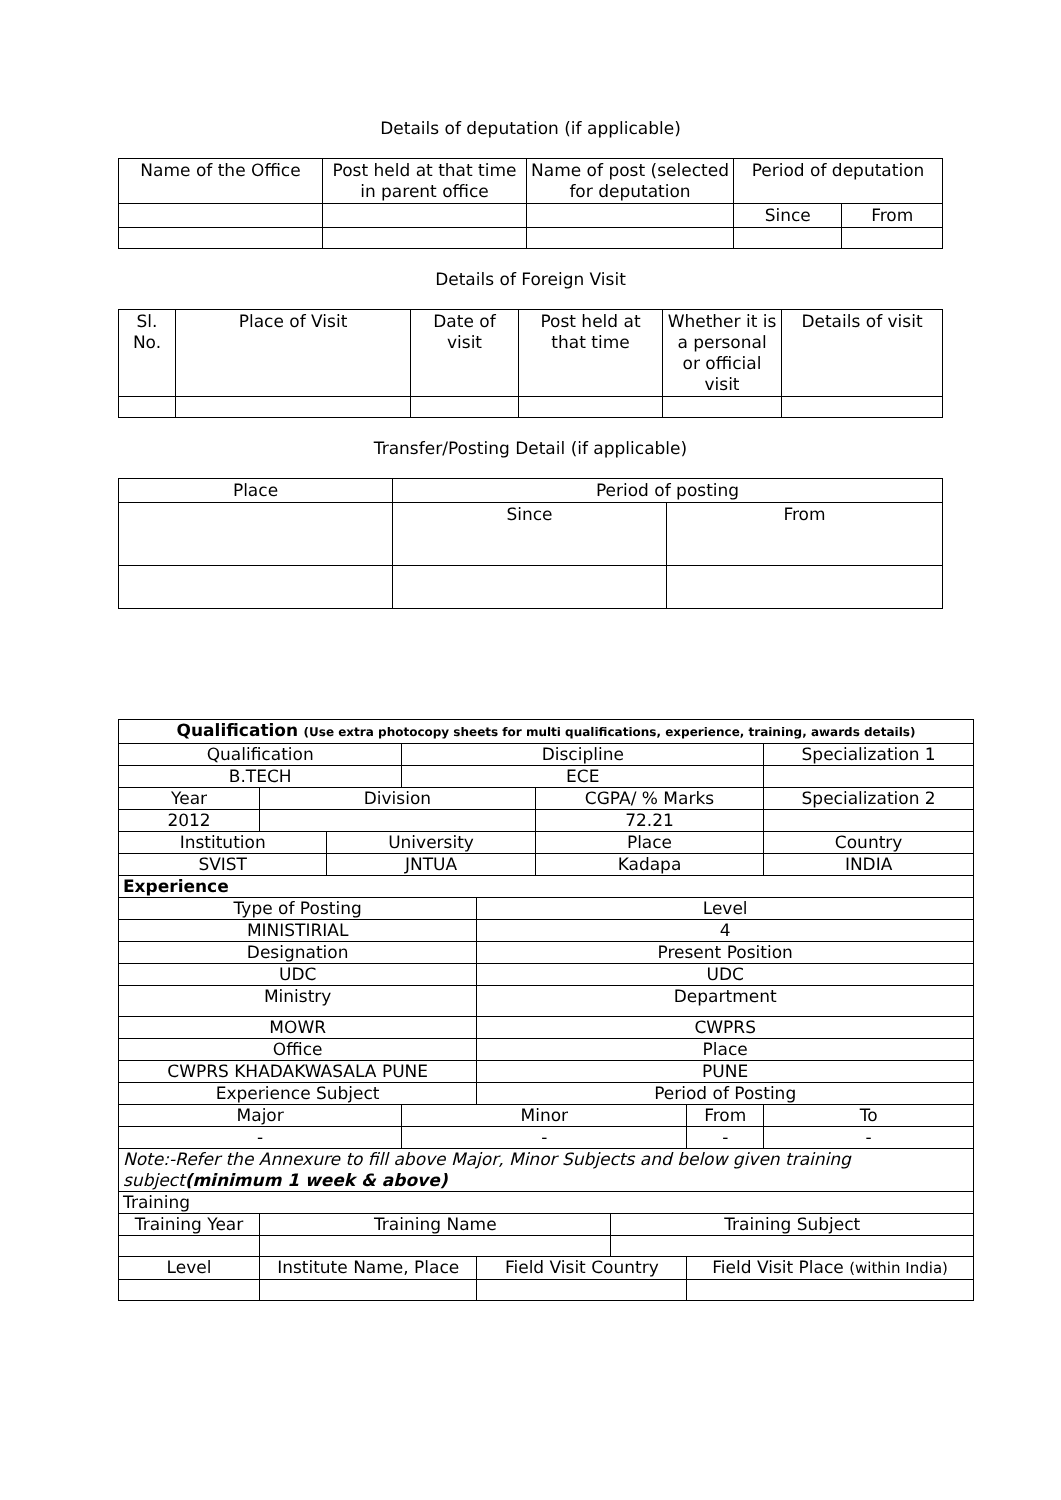Details of deputation (if applicable)
| Name of the Office | Post held at that time in parent office | Name of post (selected for deputation | Period of deputation | |
| --- | --- | --- | --- | --- |
| | | | Since | From |
Details of Foreign Visit
| Sl. No. | Place of Visit | Date of visit | Post held at that time | Whether it is a personal or official visit | Details of visit |
| --- | --- | --- | --- | --- | --- |
Transfer/Posting Detail (if applicable)
| Place | Period of posting | |
| --- | --- | --- |
| | Since | From |
| Qualification (Use extra photocopy sheets for multi qualifications, experience, training, awards details) | | | | | | | | | |
| Qualification | | | Discipline | | | | | Specialization 1 | |
| B.TECH | | | ECE | | | | | | |
| Year | Division | | | | CGPA/ % Marks | | | Specialization 2 | |
| 2012 | | | | | 72.21 | | | | |
| Institution | | University | | | Place | | | Country | |
| SVIST | | JNTUA | | | Kadapa | | | INDIA | |
| Experience | | | | | | | | | |
| Type of Posting | | | | Level | | | | | |
| MINISTIRIAL | | | | 4 | | | | | |
| Designation | | | | Present Position | | | | | |
| UDC | | | | UDC | | | | | |
| Ministry | | | | Department | | | | | |
| MOWR | | | | CWPRS | | | | | |
| Office | | | | Place | | | | | |
| CWPRS KHADAKWASALA PUNE | | | | PUNE | | | | | |
| Experience Subject | | | | Period of Posting | | | | | |
| Major | | | Minor | | | | From | | To |
| - | | | - | | | | - | | - |
| Note:-Refer the Annexure to fill above Major, Minor Subjects and below given training subject (minimum 1 week & above) | | | | | | | | | |
| Training | | | | | | | | | |
| Training Year | Training Name | | | | | Training Subject | | | |
| Level | Institute Name, Place | | | Field Visit Country | | | Field Visit Place (within India) | | |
+===+
What you are asked to do –
Pictures are not part of the copy. Please reproduce the material word for word.

Solution to the exercise –
Details of deputation (if applicable)
| Name of the Office | Post held at that time in parent office | Name of post (selected for deputation | Period of deputation | |
| --- | --- | --- | --- | --- |
| | | | Since | From |
Details of Foreign Visit
| Sl. No. | Place of Visit | Date of visit | Post held at that time | Whether it is a personal or official visit | Details of visit |
| --- | --- | --- | --- | --- | --- |
Transfer/Posting Detail (if applicable)
| Place | Period of posting | |
| --- | --- | --- |
| | Since | From |
| Qualification (Use extra photocopy sheets for multi qualifications, experience, training, awards details) | | | | | | | | | |
| Qualification | | | Discipline | | | | | Specialization 1 | |
| B.TECH | | | ECE | | | | | | |
| Year | Division | | | | CGPA/ % Marks | | | Specialization 2 | |
| 2012 | | | | | 72.21 | | | | |
| Institution | | University | | | Place | | | Country | |
| SVIST | | JNTUA | | | Kadapa | | | INDIA | |
| Experience | | | | | | | | | |
| Type of Posting | | | | Level | | | | | |
| MINISTIRIAL | | | | 4 | | | | | |
| Designation | | | | Present Position | | | | | |
| UDC | | | | UDC | | | | | |
| Ministry | | | | Department | | | | | |
| MOWR | | | | CWPRS | | | | | |
| Office | | | | Place | | | | | |
| CWPRS KHADAKWASALA PUNE | | | | PUNE | | | | | |
| Experience Subject | | | | Period of Posting | | | | | |
| Major | | | Minor | | | | From | | To |
| - | | | - | | | | - | | - |
| Note:-Refer the Annexure to fill above Major, Minor Subjects and below given training subject (minimum 1 week & above) | | | | | | | | | |
| Training | | | | | | | | | |
| Training Year | Training Name | | | | | Training Subject | | | |
| Level | Institute Name, Place | | | Field Visit Country | | | Field Visit Place (within India) | | |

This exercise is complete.